Task objective →
Would you write out the entries again, exactly as they are, but without images?

[Collected data entries]
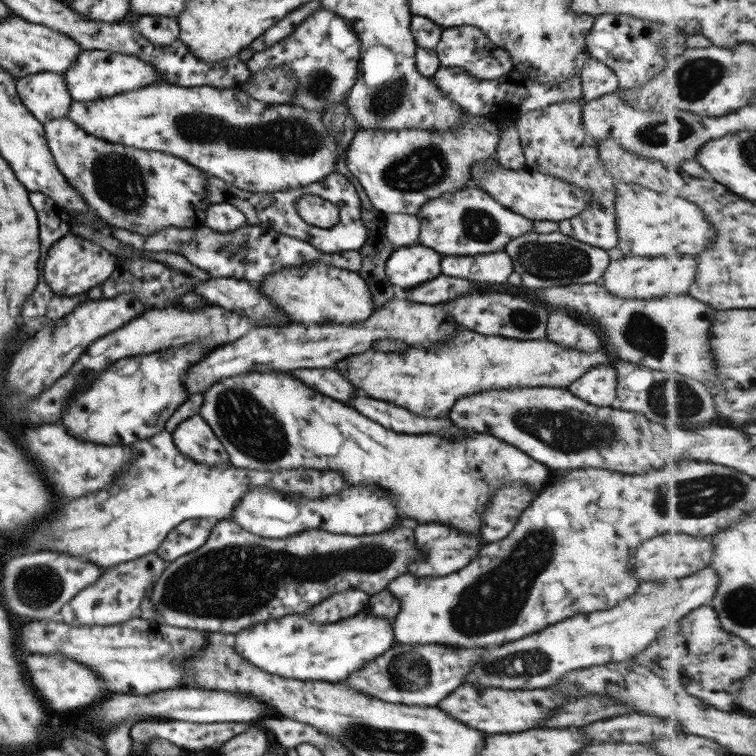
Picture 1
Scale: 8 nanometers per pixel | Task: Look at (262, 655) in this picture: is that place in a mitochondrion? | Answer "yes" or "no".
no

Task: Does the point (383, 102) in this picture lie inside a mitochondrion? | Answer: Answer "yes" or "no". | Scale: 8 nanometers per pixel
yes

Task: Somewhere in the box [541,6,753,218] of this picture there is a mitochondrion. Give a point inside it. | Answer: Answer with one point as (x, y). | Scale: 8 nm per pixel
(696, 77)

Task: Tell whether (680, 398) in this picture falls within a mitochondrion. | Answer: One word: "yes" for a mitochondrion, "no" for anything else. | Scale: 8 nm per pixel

Answer to the exercise →
Picture 1
Scale: 8 nanometers per pixel | Task: Look at (262, 655) in this picture: is that place in a mitochondrion? | Answer "yes" or "no".
no

Task: Does the point (383, 102) in this picture lie inside a mitochondrion? | Answer: Answer "yes" or "no". | Scale: 8 nanometers per pixel
yes

Task: Somewhere in the box [541,6,753,218] of this picture there is a mitochondrion. Give a point inside it. | Answer: Answer with one point as (x, y). | Scale: 8 nm per pixel
(696, 77)

Task: Tell whether (680, 398) in this picture falls within a mitochondrion. | Answer: One word: "yes" for a mitochondrion, "no" for anything else. | Scale: 8 nm per pixel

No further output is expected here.